Clayborne adds: “You can now only spend the money you have, which currently prevents you from racking up more debt. I’ve seen this work especially well for people who currently have credit card debt.
It is also a means of anticipating inflation.
What are the disadvantages ?
One downside to this approach is that not using a credit card can hurt your credit rating. Additionally, Alvin Carlos, CFA and CFP, Financial Planner and Managing Partner of District Capital Management, says, “You don’t get any money or travel rewards. And you can’t pay for everything in cash. If you wish to attend a concert, you will need to purchase tickets online in advance.
Physical cash has another serious downside, according to Laura Adams, personal finance expert at Finder.com. “The first is that the money can be lost, stolen or destroyed and is not covered by homeowners or renters insurance.”
Clayborne adds: “Another downside is that it’s inconvenient to move money between your home and the bank to cover debit or credit card charges for online purchases.

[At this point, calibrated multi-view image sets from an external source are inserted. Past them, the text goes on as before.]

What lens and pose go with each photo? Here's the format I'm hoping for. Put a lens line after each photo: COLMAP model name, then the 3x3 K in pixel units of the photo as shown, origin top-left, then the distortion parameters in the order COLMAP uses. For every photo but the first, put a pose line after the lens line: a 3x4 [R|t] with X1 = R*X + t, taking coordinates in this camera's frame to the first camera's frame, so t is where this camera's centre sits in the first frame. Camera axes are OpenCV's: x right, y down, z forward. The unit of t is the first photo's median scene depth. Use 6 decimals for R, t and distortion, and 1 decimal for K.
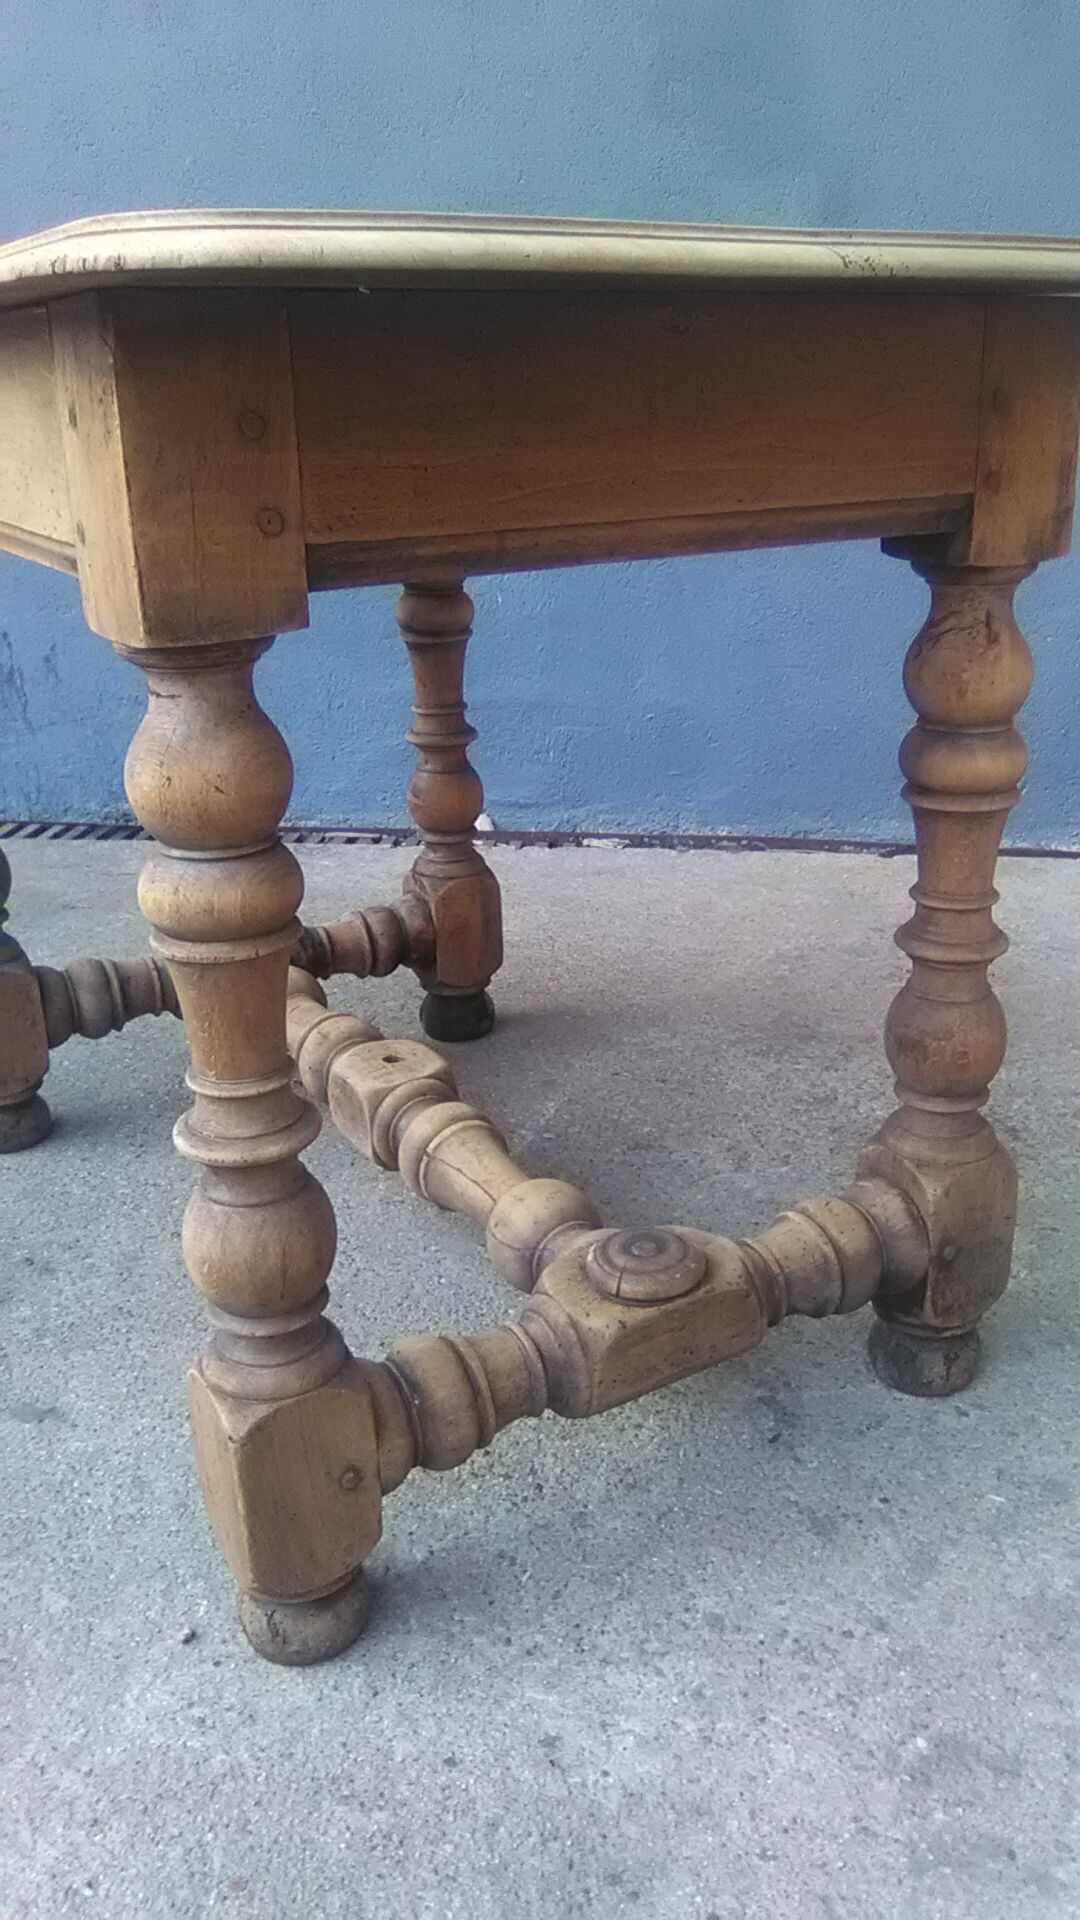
lens RADIAL K [[1592.7, 0, 543.6], [0, 1592.7, 971.3], [0, 0, 1]] dist [-0.056890, 0.003628]
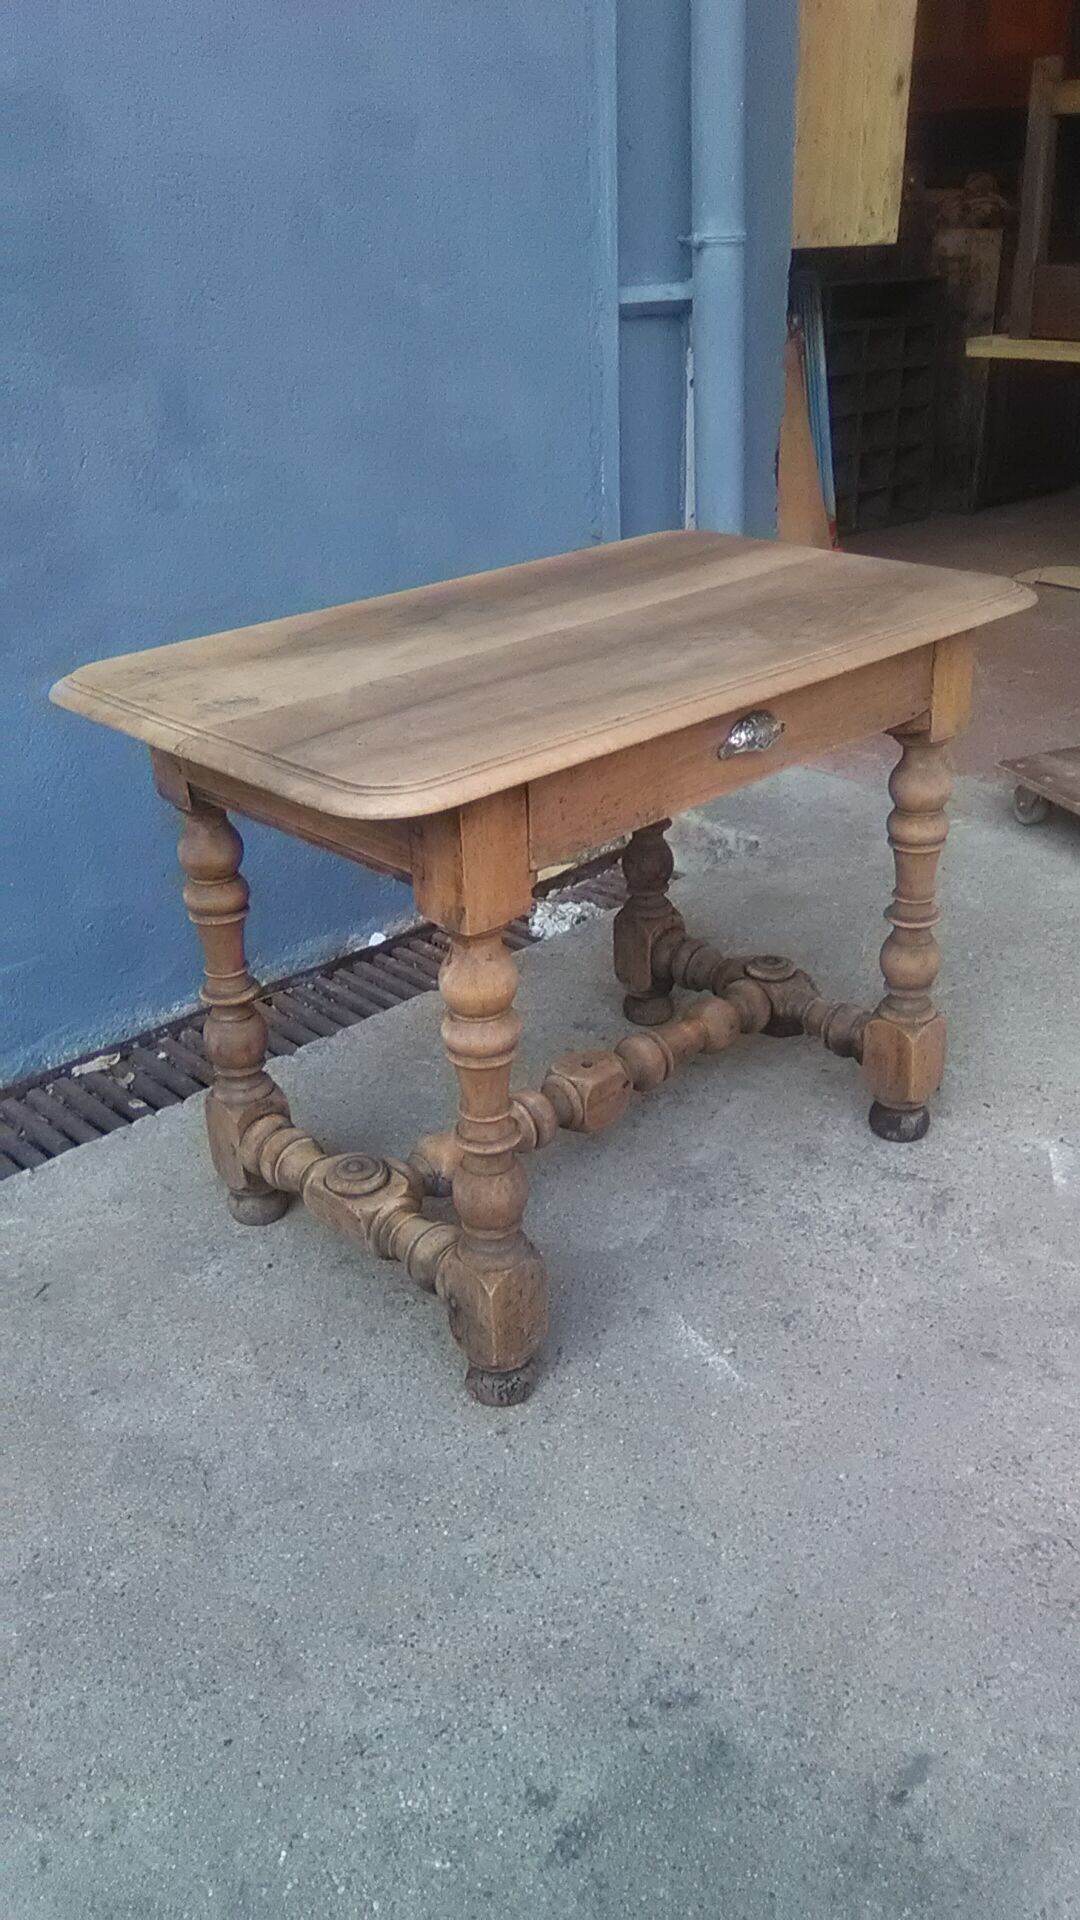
lens RADIAL K [[1587.5, 0, 544.8], [0, 1587.5, 989.2], [0, 0, 1]] dist [-0.041924, -0.058505]
pose [[0.615506, -0.361057, 0.700564, -1.208504], [0.302598, 0.929026, 0.212943, -0.658039], [-0.727727, 0.080922, 0.681077, 0.391083]]
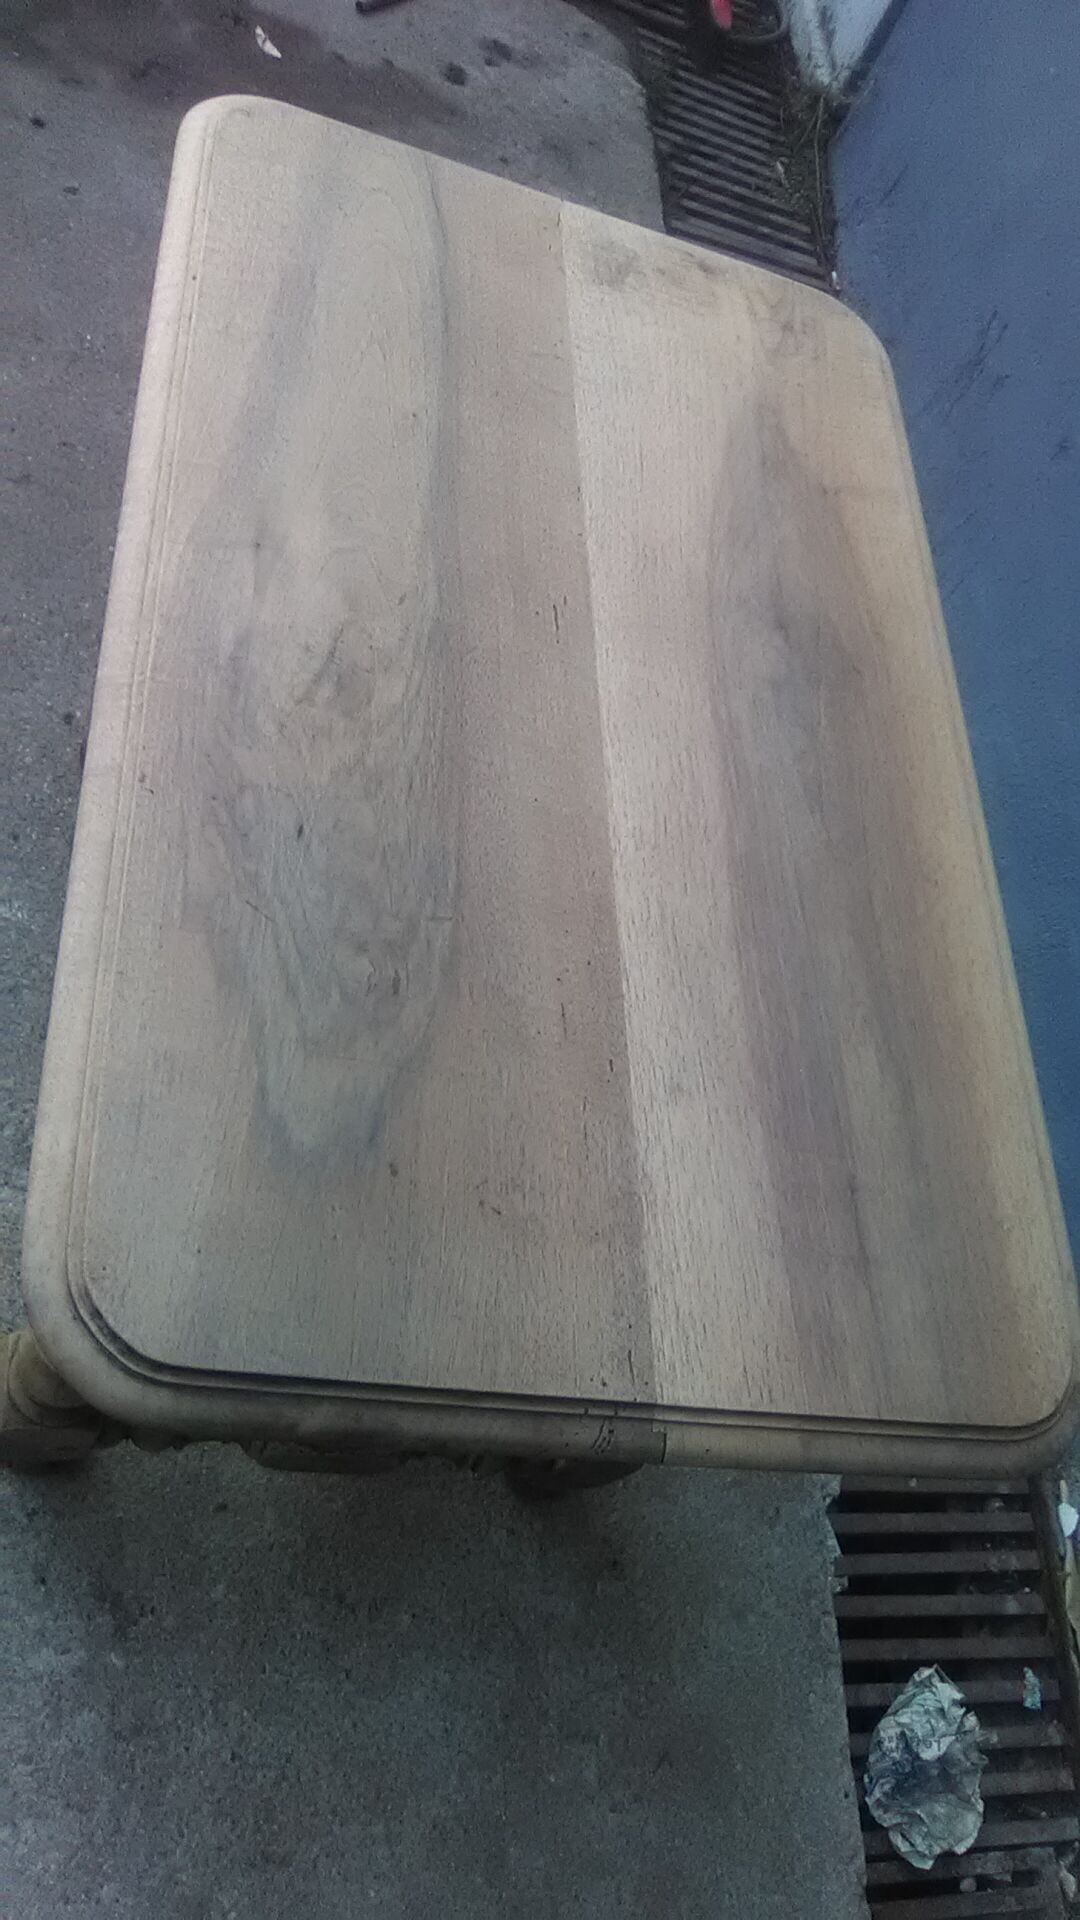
lens RADIAL K [[1583.8, 0, 540.0], [0, 1583.8, 960.0], [0, 0, 1]] dist [-0.052114, -0.005513]
pose [[0.177298, 0.895688, -0.407809, 0.793150], [-0.682502, 0.410444, 0.604753, -1.175301], [0.709053, 0.171109, 0.684080, 0.832015]]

Also, you don’t have an electronic record of your transactions or the ability to accumulate credit by using a credit card responsibly. You’re also missing out on credit card rewards, such as cash back, purchase protections, and extended warranties.
It’s worth a try?
At this point in the lives of many Gen Zers, cramming the cash may still be worth trying to develop good budgeting and saving habits. Michael Ryan, Financial Advisor at MichaelRyanMoney.com, says: “As someone who promotes financial literacy every chance I get, I don’t care what people call it – as long as it helps. to promote good financial habits, I totally agree.. As professionals, we sometimes overcomplicate finances.When you look in your wallet and pay cash, it’s a very simple decision.
Alternatively, Clayborne points out that you can achieve the same money-stuffing goals with multiple separate bank accounts, and that way you can simply automate saving. “Not seeing that money in your checking account can make you less tempted to spend it.”